* _WHAT IS NEEDED_: Which lines of the records below contain the string "Have"? Report each of them.

Data entries
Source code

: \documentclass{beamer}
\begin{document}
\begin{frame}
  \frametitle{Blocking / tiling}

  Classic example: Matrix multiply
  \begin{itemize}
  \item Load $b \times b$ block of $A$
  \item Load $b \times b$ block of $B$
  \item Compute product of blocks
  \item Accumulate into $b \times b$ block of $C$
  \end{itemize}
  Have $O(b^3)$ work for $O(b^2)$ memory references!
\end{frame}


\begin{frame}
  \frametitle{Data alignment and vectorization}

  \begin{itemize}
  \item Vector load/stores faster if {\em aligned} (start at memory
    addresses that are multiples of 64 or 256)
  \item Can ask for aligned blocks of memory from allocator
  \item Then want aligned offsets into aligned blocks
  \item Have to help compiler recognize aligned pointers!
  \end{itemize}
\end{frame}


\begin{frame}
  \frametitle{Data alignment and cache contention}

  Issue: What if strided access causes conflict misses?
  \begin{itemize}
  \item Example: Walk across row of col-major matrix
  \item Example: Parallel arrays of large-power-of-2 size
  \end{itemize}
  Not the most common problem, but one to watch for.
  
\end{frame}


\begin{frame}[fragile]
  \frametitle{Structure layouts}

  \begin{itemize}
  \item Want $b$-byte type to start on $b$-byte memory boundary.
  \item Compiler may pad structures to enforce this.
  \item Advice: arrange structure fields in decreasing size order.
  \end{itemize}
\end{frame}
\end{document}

* _RESPONSE AREA_:
  Have $O(b^3)$ work for $O(b^2)$ memory references!
  \item Have to help compiler recognize aligned pointers!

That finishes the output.